Gabriel, from the annual report: "At February 1, 1998, the Company held equity instrument contracts that relate to the purchase of 50 million additional shares of its common stock for an average cost of $44 per share exercisable at various times in the first quarter of fiscal 1999 through the third quarter of fiscal 2000"

Wouldn't it be safe to assume that the company will purchase 50 million shares over the next five to six quarters? Coupled with stock options, I don't think that a 10 million share per quarter decrease in shares is possible. Do you disagree, and if so why?

LoD



To: Gabriel008 who wrote (54400)7/27/1998 3:10:00 PM
From: SecularBull  Respond to of 176387
 
From the annual report (consolidated financial statement note 7)

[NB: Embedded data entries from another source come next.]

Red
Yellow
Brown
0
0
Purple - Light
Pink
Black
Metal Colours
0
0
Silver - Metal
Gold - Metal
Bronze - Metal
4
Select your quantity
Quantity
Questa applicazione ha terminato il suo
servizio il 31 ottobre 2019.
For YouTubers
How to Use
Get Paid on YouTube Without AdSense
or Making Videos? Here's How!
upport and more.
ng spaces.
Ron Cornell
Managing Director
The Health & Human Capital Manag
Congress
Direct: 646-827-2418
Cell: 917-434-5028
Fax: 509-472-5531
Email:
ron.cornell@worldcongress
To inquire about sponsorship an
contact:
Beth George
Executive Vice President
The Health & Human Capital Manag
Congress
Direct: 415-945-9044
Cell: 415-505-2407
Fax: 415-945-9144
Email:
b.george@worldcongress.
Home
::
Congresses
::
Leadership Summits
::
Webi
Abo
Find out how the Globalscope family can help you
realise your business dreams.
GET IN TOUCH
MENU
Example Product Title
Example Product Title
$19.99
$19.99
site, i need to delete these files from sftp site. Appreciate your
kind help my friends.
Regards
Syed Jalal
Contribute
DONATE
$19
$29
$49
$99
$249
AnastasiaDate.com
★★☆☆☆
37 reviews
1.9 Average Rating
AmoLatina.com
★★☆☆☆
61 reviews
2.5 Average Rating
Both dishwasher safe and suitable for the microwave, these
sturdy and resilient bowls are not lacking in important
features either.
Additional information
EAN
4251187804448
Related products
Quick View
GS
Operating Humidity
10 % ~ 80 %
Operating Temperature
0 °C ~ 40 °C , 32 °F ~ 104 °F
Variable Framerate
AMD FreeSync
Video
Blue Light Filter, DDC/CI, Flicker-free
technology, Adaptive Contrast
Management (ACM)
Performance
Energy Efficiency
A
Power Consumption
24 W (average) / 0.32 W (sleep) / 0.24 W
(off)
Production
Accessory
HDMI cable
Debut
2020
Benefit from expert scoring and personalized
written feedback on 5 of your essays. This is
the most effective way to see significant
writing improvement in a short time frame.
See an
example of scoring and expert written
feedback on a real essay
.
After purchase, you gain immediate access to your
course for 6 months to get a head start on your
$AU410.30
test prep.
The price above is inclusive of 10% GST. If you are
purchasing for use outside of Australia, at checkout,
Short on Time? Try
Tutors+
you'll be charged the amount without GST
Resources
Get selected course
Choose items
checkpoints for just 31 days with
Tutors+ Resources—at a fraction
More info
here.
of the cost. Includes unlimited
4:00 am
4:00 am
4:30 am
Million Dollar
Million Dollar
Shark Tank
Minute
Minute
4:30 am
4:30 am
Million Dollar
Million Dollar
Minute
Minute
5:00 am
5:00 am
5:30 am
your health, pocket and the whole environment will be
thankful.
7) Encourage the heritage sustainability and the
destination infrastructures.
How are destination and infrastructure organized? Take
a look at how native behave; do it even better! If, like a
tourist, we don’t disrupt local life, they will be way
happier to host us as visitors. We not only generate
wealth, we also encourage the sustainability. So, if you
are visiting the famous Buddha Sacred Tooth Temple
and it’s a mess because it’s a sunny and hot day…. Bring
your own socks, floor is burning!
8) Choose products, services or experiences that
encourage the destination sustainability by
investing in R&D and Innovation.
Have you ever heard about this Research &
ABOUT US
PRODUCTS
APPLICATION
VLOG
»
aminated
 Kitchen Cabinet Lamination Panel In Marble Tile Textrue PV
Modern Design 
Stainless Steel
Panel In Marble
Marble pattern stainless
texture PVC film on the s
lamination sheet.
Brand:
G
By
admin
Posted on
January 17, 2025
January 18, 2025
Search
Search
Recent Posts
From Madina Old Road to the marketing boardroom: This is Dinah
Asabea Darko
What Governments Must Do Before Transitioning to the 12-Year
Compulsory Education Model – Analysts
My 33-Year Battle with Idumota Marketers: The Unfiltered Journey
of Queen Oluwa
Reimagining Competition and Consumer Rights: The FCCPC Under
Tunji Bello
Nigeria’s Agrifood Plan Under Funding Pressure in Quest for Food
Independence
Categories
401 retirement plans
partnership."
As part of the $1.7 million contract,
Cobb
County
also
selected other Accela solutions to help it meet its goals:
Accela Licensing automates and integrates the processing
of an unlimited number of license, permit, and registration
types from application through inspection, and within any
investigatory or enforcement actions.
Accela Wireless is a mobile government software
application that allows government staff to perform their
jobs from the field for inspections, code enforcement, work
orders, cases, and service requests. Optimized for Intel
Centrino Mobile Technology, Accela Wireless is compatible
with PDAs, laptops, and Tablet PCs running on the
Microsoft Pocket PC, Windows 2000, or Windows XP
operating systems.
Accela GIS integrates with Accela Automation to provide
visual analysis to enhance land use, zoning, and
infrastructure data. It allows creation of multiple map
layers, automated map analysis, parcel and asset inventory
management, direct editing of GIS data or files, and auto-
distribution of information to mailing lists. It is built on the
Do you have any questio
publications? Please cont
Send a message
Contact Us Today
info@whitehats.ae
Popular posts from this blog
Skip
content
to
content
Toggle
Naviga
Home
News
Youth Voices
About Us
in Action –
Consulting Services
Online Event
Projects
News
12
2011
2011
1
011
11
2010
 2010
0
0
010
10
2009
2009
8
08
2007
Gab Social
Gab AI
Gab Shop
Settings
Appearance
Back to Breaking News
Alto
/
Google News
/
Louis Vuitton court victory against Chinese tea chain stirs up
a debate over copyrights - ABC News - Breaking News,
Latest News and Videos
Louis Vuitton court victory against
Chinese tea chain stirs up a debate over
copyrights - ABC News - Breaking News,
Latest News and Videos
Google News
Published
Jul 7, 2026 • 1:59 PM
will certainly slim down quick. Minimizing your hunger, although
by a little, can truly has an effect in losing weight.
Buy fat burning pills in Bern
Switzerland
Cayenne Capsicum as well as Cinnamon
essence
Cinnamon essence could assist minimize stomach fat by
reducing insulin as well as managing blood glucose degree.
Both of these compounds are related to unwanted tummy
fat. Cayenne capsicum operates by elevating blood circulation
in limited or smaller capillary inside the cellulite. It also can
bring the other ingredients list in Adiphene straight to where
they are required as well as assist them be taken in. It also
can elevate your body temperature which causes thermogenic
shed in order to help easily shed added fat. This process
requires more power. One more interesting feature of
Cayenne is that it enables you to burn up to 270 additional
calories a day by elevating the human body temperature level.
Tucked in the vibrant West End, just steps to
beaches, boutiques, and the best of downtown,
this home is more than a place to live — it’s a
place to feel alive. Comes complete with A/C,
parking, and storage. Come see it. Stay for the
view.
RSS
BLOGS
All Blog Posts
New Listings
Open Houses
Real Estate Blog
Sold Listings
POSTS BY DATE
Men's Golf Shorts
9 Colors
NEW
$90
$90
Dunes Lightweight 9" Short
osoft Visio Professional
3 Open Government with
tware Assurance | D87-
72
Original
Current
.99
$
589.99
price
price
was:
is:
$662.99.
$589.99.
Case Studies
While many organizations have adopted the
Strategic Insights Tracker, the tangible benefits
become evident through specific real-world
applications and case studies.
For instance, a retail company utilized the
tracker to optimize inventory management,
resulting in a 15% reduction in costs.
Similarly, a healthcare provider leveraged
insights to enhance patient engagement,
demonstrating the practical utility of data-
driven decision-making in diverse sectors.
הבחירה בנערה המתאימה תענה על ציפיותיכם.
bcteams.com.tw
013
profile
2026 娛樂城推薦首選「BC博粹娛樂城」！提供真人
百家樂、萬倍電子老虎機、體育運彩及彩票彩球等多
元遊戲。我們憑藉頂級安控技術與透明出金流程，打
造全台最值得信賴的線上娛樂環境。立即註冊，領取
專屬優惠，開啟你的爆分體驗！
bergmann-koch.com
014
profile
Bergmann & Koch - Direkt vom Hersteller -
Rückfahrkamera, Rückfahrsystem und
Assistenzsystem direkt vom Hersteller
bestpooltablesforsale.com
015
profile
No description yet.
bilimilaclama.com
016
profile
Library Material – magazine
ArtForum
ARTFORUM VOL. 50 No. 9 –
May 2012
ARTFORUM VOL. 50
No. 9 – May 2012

Stock Repurchase Program - The Board of Directors has authorized the Company to repurchase up to 250 million shares of its common stock in open market or private transactions. During fiscal 1998 and fiscal 1997, the Company repurchased 69 million and 81 million shares of its common stock, respectively, for an aggregate cost of $1.0 billion and $503 million, respectively. The Company utilizes equity instrument contracts to facilitate its repurchase of common stock. At February 1, 1998 and February 2, 1997, the Company held equity instrument contracts that relate to the purchase of 50 million and 36 million shares of common stock, respectively, at an average cost of $44 and $9 per share, respectively. Additionally, at February 1, 1998 and February 2, 1997, the Company has sold put obligations covering 55 million and 34 million shares, respectively, at an average exercise price of $39 and $8, respectively. The equity instruments are exercisable only at expiration, with the expiration dates ranging from the first quarter of fiscal 1999 through the third quarter of fiscal 2000.

At February 2, 1997, certain outstanding put obligations contained net cash settlement or physical settlement terms thus resulting in a reclassification of the maximum potential repurchase obligation of $279 million from stockholders' equity to put warrants. The outstanding put options at February 1, 1998 permitted net-share settlement at the Company's option and, therefore, did not result in a put warrant liability on the balance sheet. The equity instruments did not have a material dilutive effect on earnings per common share for fiscal 1998 or fiscal 1997.